BRIAN BABYLON: Canadians would do a syrup heist.
SAGAL: They would.
BABYLON: That doesn't even sound cool. How do you get put in jail, like what are you in for? I did this; I did that. What about you? Syrup heist.
SAGAL: Everybody backs away from you on the bench, man.
GOLDTHWAIT: Yeah, you command a lot of respect.
GOLDTHWAIT: Back off, I'm in here for condiment theft.
GOLDTHWAIT: When the financial collapse comes, we are going to be bartering in syrup.
SAGAL: It's true. It goes further. You say, well why does this warehouse have all this syrup? It is the Strategic Syrup Reserve. This is true. Basically, French Canada is like the OPEC of maple syrup. They control the world's supply and they want to keep a quota on it, the amount that's sold, so they put the extra into this warehouse.
BABYLON: They're like the Saudis of syrup.
SAGAL: They're the Saudis of syrup.
GOLDTHWAIT: This is why we have to come up with electronic pancakes. Pancakes that run on their own.
SAGAL: Bobcat, what do turtles, a steak, 2 puppies, a bottle of vodka, 16 Cuban bullfinches, several monkeys, a hockey puck, an iPad, a bunch of snakes, lots and lots of drugs, and a meal consisting of a Cuban sandwich, a strawberry parfait, and a 12 ounce beer have in common?
GOLDTHWAIT: What was found in the lower tract of an elephant.
SAGAL: No. It turns out all these people weren't happy to see you.
ROBERTS: It's sort of the running theme of the whole show, of Carl.
GOLDTHWAIT: A surprise party.
SAGAL: No. That would be a fine surprise party, those things.
GOLDTHWAIT: These people weren't happy to see you.
SAGAL: You know the old joke, is that a - or are you happy to see me?
SAGAL: Roxanne, do you know this one?
ROBERTS: It has to be pants.
SAGAL: Down your pants.
(SOUNDBITE OF BELL)
SAGAL: Those are all things that people got caught stuffing down their pants in 2012.
GOLDTHWAIT: Oh my.
BABYLON: Do the list one more time, because that was crazy.
SAGAL: All right, here we go, one more time.
GOLDTHWAIT: No, no, no.
SAGAL: This is a partial list: turtles, a steak, 2 puppies, a bottle of vodka, 16 Cuban bullfinches, several monkeys, a hockey puck, an iPad, a bunch of snakes, lots of drugs, and a Cuban sandwich, a strawberry parfait, and a 12 ounce beer.
BABYLON: OK, the 16 what?
SAGAL: Cuban bullfinches.
BABYLON: What is that?
SAGAL: It's a bird.
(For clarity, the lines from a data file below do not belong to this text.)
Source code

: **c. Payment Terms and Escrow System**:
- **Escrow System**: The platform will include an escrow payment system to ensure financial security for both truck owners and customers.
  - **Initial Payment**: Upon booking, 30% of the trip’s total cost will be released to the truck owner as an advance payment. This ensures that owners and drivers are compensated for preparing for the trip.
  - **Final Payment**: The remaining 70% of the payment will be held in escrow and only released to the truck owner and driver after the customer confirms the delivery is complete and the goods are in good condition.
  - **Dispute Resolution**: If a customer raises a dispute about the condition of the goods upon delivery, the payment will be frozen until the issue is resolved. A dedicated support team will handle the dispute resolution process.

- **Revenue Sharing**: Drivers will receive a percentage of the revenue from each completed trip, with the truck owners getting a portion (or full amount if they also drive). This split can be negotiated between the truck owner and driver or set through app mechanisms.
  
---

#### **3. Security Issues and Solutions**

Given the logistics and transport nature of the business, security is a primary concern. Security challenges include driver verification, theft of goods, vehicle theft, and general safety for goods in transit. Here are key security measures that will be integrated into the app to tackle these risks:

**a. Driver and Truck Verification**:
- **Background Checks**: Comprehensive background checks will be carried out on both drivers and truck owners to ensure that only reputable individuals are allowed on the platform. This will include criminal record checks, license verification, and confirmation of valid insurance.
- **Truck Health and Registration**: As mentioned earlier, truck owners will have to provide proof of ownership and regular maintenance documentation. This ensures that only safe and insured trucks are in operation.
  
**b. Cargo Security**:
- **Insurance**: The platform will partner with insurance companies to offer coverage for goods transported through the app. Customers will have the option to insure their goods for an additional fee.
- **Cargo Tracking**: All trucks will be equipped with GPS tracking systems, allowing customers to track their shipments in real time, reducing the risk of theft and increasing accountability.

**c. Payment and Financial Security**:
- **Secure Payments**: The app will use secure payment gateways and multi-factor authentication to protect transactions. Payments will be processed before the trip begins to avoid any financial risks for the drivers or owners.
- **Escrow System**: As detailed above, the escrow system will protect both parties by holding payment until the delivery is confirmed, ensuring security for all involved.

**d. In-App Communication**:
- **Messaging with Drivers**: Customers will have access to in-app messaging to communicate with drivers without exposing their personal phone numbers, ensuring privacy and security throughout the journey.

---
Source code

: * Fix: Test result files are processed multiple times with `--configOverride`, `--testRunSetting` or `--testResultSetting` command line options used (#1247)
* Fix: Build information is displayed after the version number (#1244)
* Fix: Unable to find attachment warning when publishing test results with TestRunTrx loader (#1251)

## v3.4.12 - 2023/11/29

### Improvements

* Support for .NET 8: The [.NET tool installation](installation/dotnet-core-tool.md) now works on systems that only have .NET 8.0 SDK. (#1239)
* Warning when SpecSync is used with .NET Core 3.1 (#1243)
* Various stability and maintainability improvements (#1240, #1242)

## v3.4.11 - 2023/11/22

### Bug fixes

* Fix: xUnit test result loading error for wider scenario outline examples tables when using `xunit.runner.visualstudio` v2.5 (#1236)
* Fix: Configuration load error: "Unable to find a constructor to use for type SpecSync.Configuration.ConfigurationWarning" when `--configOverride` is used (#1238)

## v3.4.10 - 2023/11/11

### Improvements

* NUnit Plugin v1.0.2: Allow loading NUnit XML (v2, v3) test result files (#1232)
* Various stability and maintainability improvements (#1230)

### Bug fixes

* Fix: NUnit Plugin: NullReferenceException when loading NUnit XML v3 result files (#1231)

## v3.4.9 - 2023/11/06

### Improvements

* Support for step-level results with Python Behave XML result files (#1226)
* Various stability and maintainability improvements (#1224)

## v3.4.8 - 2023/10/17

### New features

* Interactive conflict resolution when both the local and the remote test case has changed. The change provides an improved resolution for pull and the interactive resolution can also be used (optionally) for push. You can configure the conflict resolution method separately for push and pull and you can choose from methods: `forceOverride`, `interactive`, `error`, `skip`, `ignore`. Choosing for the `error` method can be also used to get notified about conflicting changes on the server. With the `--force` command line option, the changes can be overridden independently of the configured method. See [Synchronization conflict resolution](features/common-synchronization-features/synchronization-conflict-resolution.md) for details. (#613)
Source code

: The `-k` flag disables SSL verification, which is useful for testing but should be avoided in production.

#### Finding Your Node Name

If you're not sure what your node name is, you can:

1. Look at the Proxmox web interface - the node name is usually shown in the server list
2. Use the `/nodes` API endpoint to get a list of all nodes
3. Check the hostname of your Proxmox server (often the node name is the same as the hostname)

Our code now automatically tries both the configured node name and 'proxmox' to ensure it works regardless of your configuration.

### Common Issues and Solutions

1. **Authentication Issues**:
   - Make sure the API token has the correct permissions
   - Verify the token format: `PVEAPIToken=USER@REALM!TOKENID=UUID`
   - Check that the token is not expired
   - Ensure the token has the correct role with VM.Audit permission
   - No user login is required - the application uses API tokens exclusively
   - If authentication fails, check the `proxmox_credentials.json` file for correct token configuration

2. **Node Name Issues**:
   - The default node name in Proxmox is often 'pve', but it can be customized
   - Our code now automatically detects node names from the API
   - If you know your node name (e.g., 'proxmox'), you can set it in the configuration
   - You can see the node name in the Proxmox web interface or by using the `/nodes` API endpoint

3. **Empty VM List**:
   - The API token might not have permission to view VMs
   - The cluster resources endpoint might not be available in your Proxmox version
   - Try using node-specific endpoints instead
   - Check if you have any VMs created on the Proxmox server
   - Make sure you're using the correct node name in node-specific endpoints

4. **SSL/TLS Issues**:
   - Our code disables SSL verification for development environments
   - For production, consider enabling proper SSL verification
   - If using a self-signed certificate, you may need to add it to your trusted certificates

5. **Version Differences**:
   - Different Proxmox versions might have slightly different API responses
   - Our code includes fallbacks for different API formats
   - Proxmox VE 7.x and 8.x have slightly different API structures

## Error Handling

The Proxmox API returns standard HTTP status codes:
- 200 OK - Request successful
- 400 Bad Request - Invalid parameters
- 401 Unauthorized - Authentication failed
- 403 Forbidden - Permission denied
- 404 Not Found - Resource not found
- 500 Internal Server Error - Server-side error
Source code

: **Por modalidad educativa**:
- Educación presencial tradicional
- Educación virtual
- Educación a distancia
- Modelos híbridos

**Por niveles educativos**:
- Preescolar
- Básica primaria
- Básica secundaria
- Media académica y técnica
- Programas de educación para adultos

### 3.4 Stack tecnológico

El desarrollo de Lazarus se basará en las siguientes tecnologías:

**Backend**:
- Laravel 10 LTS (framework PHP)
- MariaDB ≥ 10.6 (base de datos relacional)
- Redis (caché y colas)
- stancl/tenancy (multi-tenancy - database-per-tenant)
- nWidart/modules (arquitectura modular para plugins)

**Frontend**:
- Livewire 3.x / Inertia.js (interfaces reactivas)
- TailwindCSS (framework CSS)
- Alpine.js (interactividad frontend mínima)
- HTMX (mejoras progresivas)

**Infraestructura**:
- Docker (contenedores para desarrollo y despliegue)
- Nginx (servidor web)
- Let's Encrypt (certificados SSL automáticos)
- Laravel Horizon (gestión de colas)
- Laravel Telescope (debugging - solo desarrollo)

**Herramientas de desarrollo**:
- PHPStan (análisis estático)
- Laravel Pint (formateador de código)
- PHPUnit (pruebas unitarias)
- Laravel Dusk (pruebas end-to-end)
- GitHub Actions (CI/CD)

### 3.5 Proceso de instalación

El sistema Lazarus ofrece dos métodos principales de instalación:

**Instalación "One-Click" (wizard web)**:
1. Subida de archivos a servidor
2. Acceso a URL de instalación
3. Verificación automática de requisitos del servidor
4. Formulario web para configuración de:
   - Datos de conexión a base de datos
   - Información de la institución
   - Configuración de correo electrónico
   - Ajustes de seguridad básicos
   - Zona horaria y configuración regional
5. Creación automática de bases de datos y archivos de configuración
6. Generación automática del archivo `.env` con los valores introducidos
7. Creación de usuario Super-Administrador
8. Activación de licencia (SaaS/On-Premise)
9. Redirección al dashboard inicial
They were smuggling birds.
BABYLON: So all 16, all in the pants?
GOLDTHWAIT: Yeah. It's a new version of the "12 Days of Christmas."
SAGAL: It really is.
SAGAL: And a partridge in my pants.
BABYLON: Bird finches, all right.
ROBERTS: Puppies could be kind of cute.
SAGAL: Yeah, that would be.
GOLDTHWAIT: Puppies in your pants.
SAGAL: When you think about the last thing in the list, it's crazy. It's like it's really a special sort of thief who sneaks the sandwich and the beer into his pants and thinks, you know what...
BABYLON: I need a parfait.
SAGAL: ...I want dessert, too.
BABYLON: I need a parfait, baby.
GOLDTHWAIT: He's just bold.
SAGAL: Because the Cuban bullfinches might get hungry. They're down there, too.
GOLDTHWAIT: Here's why I got thrown off. This isn't one guy's pants.
SAGAL: No, no.
SAGAL: Different guys, different guys.
GOLDTHWAIT: All right.
BABYLON: I'm sorry. I don't to derail the show.
SAGAL: All right.
BABYLON: But you said parfait, but I'm very upset at Kentucky Fried Chicken or KFC, they discontinued the strawberry parfait dessert across the system.
SAGAL: You're upset about that.
BABYLON: Very upset.
ROBERTS: Is this recent?
BABYLON: This is recent. I've gone to KFC after KFC. They don't carry them anymore.
BABYLON: I've gotten in multiple arguments with management about this.
BABYLON: Yeah. It was cost effective. It was delicious. And I'm just mad.
ROBERTS: Were people smuggling the parfaits out of KFC?
BABYLON: If it's any parfait that should have been smuggled, it should be a KFC strawberry parfait.
BABYLON: That is all.
SAGAL: All right.
BABYLON: Thank you very much. Thank you. Thank you.